The Neil Diamond Concert I’ll Never Forget
Some sad news: Neil Diamond, Jewish pop music legend and general cultural icon, has declared his retirement from touring and live performances on Monday, due to complication from Parkinson’s disease. The announcement came after the singer of “Sweet Caroline,” “Cracklin’ Rose,” “Shiloh,” “Rhinestone Cowboy,” and other hits too numerous to name that have somehow transcended kitsch into the realm of the genuine America sublime cancelled several performance dates that were to take place in Australia and New Zealand in March. On a somewhat brighter note, the 77-year-old says he plans to continue writing and recording, although this may come as cold comfort to the superfans who hoped to see him in concert one last time.
I’m horribly sorry to hear of Diamond’s illness, and while wishing him a speedy recovery is obviously hopeless in this case, I deeply wish that some of the worst symptoms of his terrible disease are mitigated or absent in his case. I want the remainder for his days to be as happy as he’s made so many people over the years. And rather than make some kind of sweeping statements about his importance to the culture at large, I’d like to share a personal story.

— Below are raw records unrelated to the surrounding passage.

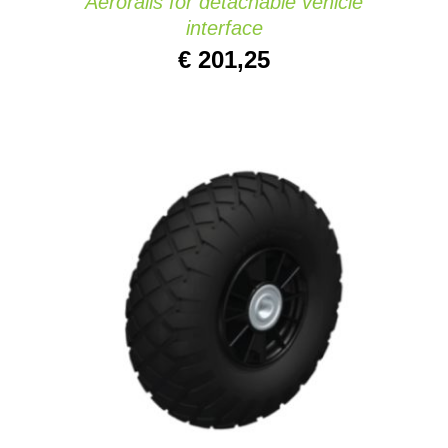
Aerorails for detachable vehicle
interface
€
201,25
TOEVOEGEN AAN WINKELWAGEN
/
DETAILS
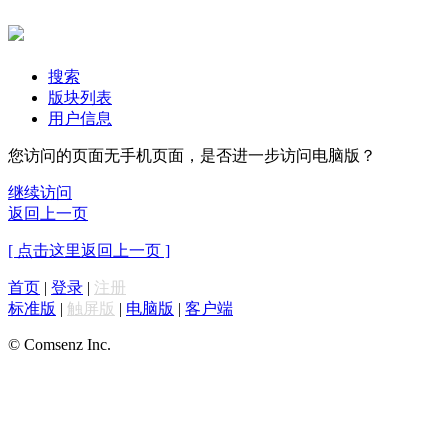
搜索
版块列表
用户信息
您访问的页面无手机页面，是否进一步访问电脑版？
继续访问
返回上一页
[ 点击这里返回上一页 ]
首页
|
登录
|
注册
标准版
|
触屏版
|
电脑版
|
客户端
© Comsenz Inc.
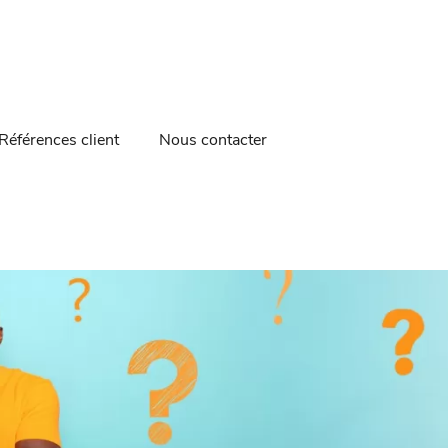
Références client
Nous contacter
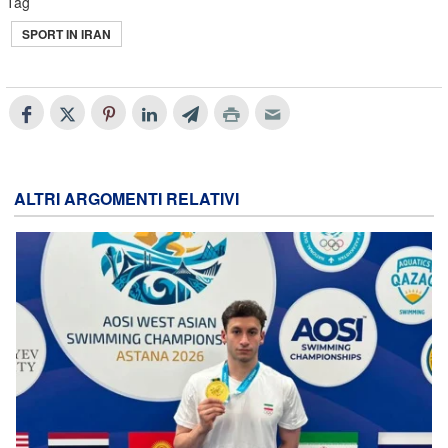
Tag
SPORT IN IRAN
ALTRI ARGOMENTI RELATIVI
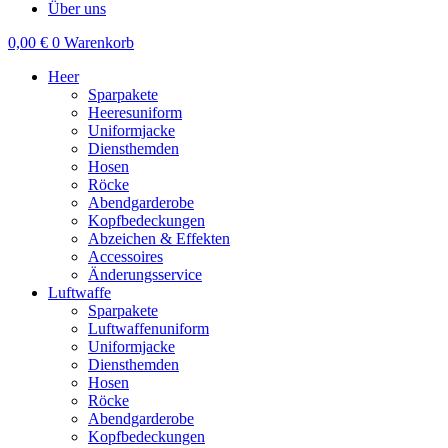
Über uns
0,00
€
0
Warenkorb
Heer
Sparpakete
Heeresuniform
Uniformjacke
Diensthemden
Hosen
Röcke
Abendgarderobe
Kopfbedeckungen
Abzeichen & Effekten
Accessoires
Änderungsservice
Luftwaffe
Sparpakete
Luftwaffenuniform
Uniformjacke
Diensthemden
Hosen
Röcke
Abendgarderobe
Kopfbedeckungen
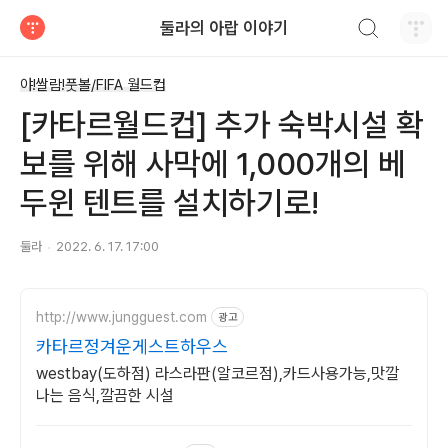
검색하기
둘라의 아랍 이야기
티스토리
야!쌀람!풋볼/FIFA 월드컵
[카타르월드컵] 추가 숙박시설 확
보를 위해 사막에 1,000개의 베
두윈 텐트를 설치하기로!
둘라
2022. 6. 17. 17:00
http://www.jungguest.com
광고
카타르정겨운게스트하우스
westbay(도하점) 라스라판(알코르점),카드사용가능,맛깔
나는 음식,깔끔한 시설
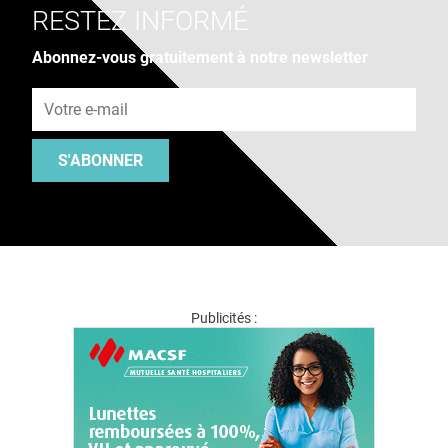
RESTEZ INFORMÉ
Abonnez-vous gratuitement à notre newsletter
Adresse e-mail
S'ABONNER
Publicités :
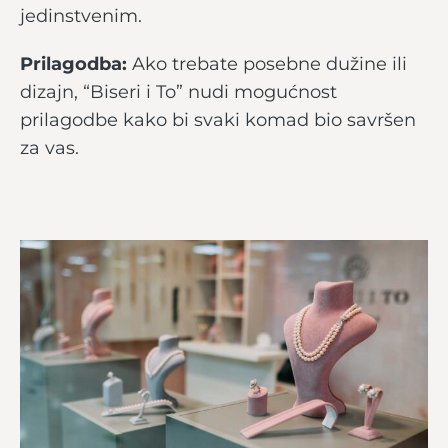
jedinstvenim.
Prilagodba:
Ako trebate posebne dužine ili
dizajn, “Biseri i To” nudi mogućnost
prilagodbe kako bi svaki komad bio savršen
za vas.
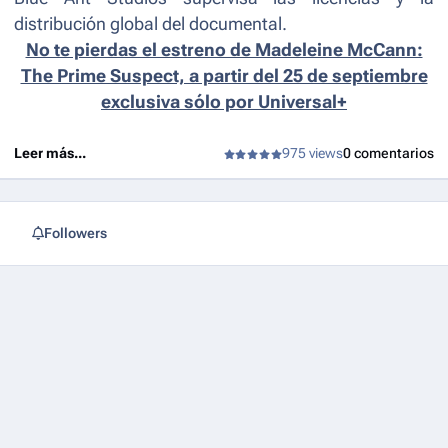
distribución global del documental.
No te pierdas el estreno de Madeleine McCann:
The Prime Suspect, a partir del 25 de septiembre
exclusiva sólo por Universal+
Leer más...
975 views
0 comentarios
Followers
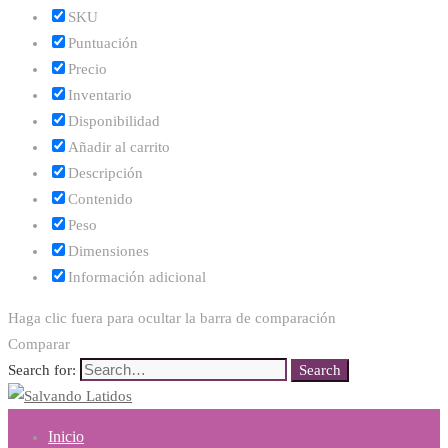
SKU
Puntuación
Precio
Inventario
Disponibilidad
Añadir al carrito
Descripción
Contenido
Peso
Dimensiones
Información adicional
Haga clic fuera para ocultar la barra de comparación
Comparar
Search for:
Search
Inicio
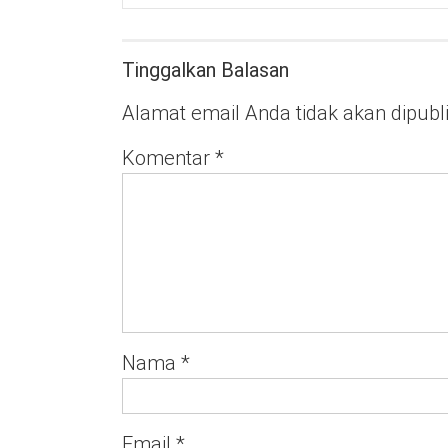
Tinggalkan Balasan
Alamat email Anda tidak akan dipubl
Komentar
*
Nama
*
Email
*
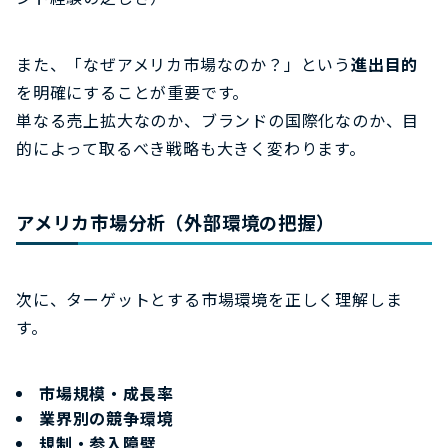
また、「なぜアメリカ市場なのか？」という
進出目的
を明確にすることが重要です。
単なる売上拡大なのか、ブランドの国際化なのか、目
的によって取るべき戦略も大きく変わります。
アメリカ市場分析（外部環境の把握）
次に、ターゲットとする市場環境を正しく理解しま
す。
市場規模・成長率
業界別の競争環境
規制・参入障壁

When I graduated from NYU in 2002, the commencement ceremony in Washington Square Park was an uncharacteristically somber affair. My graduating class had had the first week of our senior year marked by 9/11; many of us who lived downtown in dorms close to the towers were still marked by PTSD. You couldn’t walk past a fence or a wall in New York that year that wasn’t marked by tributes to the missing. Many classmates had left school altogether, unable to cope. We knew we were graduating into dismal job prospects and a changed world: One that might be permanently divided into “us vs. them,” where the relative sense of safety and opportunity of our 1990’s adolescence would be unknown to our children. These sentiments, reiterated by then NYPD police commissioner Raymond Kelly in what must be one of the least inspiring commencement addresses all time (we had heard the speaker was going to be Bill Clinton; we were misinformed), have mostly turned out to be true.